| Data shown |
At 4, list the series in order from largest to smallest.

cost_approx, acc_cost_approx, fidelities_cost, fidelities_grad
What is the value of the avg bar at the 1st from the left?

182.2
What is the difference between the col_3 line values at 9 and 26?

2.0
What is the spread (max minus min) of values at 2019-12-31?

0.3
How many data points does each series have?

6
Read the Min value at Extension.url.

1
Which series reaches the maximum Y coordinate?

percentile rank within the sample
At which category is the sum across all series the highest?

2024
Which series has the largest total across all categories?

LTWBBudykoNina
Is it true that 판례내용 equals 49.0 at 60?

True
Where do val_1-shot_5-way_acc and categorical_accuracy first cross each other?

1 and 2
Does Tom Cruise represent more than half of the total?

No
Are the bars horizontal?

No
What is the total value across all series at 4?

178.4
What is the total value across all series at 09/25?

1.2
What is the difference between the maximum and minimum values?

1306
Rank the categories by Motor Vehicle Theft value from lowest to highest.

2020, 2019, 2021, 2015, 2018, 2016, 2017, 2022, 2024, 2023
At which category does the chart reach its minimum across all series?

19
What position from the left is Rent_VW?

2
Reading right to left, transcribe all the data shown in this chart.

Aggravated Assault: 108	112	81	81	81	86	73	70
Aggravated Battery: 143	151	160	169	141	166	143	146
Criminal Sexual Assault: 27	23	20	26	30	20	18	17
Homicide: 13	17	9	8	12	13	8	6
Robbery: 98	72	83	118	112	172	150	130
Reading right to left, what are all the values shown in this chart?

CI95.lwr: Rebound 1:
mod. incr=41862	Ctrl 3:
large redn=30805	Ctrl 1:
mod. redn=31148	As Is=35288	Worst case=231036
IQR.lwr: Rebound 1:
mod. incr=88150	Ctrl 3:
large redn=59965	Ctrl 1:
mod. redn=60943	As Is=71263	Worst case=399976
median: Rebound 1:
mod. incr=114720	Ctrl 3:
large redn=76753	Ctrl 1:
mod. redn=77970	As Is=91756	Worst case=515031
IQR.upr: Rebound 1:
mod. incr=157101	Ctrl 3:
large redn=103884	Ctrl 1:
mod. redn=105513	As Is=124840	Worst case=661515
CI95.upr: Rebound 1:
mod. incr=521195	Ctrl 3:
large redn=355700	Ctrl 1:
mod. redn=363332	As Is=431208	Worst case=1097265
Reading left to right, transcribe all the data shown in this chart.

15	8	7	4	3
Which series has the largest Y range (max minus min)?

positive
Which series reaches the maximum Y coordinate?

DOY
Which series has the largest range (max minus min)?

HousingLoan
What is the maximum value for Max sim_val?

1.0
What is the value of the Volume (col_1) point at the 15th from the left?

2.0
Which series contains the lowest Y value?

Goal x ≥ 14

| Task prompt |
Report how many lines of the records above contain the string "incr", matching case exactly, and give only that number.

| Task solution |
5